Grabbing a wrist and elbow means allowing the subject to go ahead and push the intended victim, or to turn and fight back. Any time a lifeguard makes contact with a swimmer, in or out of the water, drowning or misbehaving, the first goal is to be totally in control. In the water, there's a number of ways to do that; on the deck, not so much. The move this cop used is generally the best there is -- one reason being that it is not an attack, but it puts the subject into a very obviously inferior position.

Lifeguard training taught us to be nice to people who are behaving. When they misbehave, niceness gets demoted to second place -- first place being the safety of everyone at the pool.

BTW, the only person I ever concerned myself with explaining my actions to was the facility director, who was also the head lifeguard.
 
So to teach people a lesson about not pushing people in the pool, he pushes them into the pool?

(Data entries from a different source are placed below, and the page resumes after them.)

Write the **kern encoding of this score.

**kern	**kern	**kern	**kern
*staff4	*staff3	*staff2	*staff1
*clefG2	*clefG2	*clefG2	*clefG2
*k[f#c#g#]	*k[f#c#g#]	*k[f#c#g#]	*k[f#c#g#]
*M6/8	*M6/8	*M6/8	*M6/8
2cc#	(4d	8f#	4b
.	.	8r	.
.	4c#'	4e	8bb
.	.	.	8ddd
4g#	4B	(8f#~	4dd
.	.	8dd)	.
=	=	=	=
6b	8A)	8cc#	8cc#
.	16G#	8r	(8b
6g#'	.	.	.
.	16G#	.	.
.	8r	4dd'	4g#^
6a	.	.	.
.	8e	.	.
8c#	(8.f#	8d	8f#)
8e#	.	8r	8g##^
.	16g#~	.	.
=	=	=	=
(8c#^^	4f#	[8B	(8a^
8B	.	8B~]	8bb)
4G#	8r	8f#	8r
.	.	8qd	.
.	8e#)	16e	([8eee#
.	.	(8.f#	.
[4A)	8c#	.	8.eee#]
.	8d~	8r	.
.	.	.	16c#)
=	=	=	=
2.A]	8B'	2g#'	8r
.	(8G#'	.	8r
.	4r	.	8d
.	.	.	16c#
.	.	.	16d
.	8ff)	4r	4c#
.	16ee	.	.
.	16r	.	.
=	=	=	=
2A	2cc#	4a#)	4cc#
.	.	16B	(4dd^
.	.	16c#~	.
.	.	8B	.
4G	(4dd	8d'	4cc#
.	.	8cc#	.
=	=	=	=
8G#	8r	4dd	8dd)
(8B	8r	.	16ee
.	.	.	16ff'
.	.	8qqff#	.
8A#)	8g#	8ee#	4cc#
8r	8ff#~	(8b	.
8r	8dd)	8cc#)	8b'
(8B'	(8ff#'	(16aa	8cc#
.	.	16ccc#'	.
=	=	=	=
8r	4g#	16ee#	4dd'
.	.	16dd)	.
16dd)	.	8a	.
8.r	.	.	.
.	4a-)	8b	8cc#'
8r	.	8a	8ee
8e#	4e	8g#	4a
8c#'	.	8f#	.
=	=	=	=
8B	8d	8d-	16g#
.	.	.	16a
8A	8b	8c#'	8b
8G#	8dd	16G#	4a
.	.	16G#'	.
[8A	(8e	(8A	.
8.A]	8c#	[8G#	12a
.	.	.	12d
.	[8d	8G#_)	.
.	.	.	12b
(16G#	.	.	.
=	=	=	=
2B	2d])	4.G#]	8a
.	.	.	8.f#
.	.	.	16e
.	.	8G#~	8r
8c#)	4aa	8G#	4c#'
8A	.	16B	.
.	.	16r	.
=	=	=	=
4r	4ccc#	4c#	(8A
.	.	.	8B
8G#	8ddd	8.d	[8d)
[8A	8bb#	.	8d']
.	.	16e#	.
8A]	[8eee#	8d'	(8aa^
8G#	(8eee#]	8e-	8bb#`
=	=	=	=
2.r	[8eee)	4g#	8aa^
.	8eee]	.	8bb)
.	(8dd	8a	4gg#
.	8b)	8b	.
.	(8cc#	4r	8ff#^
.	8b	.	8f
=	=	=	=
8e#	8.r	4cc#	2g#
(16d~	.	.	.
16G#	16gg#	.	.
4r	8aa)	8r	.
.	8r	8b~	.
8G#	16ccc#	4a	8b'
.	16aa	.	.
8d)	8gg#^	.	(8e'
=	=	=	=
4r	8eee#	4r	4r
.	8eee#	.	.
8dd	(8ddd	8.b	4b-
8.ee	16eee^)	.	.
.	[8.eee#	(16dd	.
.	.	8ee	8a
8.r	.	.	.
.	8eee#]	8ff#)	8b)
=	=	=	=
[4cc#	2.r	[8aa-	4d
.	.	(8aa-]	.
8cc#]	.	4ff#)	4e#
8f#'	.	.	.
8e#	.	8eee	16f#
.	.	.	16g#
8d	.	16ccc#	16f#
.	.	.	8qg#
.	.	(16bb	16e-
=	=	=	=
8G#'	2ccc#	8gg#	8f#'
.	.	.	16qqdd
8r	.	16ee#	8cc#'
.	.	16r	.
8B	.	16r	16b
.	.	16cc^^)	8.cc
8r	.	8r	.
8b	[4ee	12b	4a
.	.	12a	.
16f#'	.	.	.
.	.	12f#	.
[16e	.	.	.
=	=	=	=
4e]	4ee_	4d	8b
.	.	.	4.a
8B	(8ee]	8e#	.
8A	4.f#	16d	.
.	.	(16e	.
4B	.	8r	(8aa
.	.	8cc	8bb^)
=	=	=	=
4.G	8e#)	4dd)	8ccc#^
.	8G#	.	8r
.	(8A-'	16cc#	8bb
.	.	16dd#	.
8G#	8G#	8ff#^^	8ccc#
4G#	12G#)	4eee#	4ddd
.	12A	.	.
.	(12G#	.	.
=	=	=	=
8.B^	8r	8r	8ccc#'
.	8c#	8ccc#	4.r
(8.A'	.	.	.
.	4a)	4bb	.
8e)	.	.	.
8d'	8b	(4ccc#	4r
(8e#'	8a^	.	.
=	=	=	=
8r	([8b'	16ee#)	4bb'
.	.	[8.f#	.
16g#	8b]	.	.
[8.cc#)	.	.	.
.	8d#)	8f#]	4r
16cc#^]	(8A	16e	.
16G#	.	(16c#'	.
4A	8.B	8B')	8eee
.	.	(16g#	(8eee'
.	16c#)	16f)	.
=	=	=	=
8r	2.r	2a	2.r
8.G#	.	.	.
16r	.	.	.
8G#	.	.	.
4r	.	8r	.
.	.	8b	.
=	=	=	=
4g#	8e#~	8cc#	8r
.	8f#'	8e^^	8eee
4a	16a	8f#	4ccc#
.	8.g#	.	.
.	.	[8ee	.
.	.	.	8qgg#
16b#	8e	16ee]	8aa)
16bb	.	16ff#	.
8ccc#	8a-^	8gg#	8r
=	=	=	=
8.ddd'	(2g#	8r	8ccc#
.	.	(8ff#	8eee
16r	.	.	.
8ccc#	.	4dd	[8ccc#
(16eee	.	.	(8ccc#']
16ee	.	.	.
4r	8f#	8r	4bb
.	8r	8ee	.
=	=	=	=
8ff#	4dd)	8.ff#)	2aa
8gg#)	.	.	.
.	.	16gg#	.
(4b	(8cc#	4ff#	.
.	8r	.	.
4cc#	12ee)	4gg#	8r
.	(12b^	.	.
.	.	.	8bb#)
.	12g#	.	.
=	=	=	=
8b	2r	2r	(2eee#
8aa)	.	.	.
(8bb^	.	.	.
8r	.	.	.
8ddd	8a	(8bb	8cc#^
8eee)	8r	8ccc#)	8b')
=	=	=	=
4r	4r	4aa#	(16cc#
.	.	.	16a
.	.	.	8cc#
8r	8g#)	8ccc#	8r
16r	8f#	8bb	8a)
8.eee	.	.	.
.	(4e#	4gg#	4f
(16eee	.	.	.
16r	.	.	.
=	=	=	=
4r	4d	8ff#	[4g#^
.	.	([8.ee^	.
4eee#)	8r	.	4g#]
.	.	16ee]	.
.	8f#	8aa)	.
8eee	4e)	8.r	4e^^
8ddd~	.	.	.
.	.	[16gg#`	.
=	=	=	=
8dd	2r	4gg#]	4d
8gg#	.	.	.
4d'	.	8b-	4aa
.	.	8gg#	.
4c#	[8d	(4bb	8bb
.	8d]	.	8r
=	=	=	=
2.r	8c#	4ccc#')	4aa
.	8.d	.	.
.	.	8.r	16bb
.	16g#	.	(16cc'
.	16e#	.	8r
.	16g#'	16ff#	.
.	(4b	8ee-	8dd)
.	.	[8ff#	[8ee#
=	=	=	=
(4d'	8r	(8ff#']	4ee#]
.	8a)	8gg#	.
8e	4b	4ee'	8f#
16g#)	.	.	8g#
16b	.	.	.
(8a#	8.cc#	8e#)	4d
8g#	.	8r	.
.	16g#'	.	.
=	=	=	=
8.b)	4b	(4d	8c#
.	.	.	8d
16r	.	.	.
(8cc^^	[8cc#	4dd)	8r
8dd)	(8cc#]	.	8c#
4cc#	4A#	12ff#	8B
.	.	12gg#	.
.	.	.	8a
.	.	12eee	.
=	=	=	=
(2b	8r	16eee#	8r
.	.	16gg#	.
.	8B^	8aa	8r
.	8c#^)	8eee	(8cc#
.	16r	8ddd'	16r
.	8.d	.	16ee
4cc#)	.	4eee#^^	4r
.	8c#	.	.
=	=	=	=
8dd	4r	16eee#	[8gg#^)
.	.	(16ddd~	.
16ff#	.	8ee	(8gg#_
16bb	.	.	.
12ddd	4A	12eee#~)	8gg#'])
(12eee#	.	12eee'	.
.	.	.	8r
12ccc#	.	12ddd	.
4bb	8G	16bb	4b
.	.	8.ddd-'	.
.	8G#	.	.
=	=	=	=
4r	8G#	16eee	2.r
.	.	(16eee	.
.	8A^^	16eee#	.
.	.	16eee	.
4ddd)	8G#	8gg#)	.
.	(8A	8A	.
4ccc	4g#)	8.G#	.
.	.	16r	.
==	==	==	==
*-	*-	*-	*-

You mean my fellow lifeguard? He didn't push anyone, he just took the guy with him -- which only seems fair. And he did it in a way that was safe, so no one got hurt.

I wouldn't have tried it; I wouldn't have thought about performing a control maneuver while falling.
 
Inviting an unruly patron to escalate any obnoxious behaviour seems unprofessional. If it was an effort to diffuse the situation then clearly the lifeguard's objective was not met. If it was not an effort to diffuse the situation it should have been.

My fellow lifeguard judged that the guy was going to push or hit someone, and made the instant decision to make himself the target instead of any pool patron. In discussion afterward, we all agreed that it was a good decision. You don't try to defuse situations, you enforce safety.

The only call that ever got seriously questioned and led to a hearing was when a college football linebacker type was in trouble, but the lifeguard couldn't get him under control to bring him to safety; the guy kept trying to climb on top of the lifeguard, which just endangered them both. Frustrated, the guard punched the guy, which sent hands to nose instead of grabbing the guard, which allowed the guard to get him under control and bring him to safety. The hearing decided the guard had to make an official, public apology to the guy, and since it was accepted no other action was taken.

Not even two weeks later, another big guy was in trouble, and it gave my fellow guard a chance to show he'd learned his lesson: this time, he swam close but just out of reach, and the guy lunged for him, which got him closer to the side; the guard repeated this about six times until they were close enough he just grabbed one of the lunging hands and set it on the pool lip. It was very creative; usually if someone is too big and too out of control to get into a carry and bring to shore, you wait until they're out of energy and then move in.
 
Yes, but I don't get how that fits the sentence the initials were used in. :confused:

Because the World Wildlife Foundation refused to let the World Wrestling Federation abscond with their initials. No matter how much those fake wrestlers tried to bully them, the wild animals were far more than was bargained for and won out in the end. Real wild animals vs fake wrestlers...... The furry critters will win every time.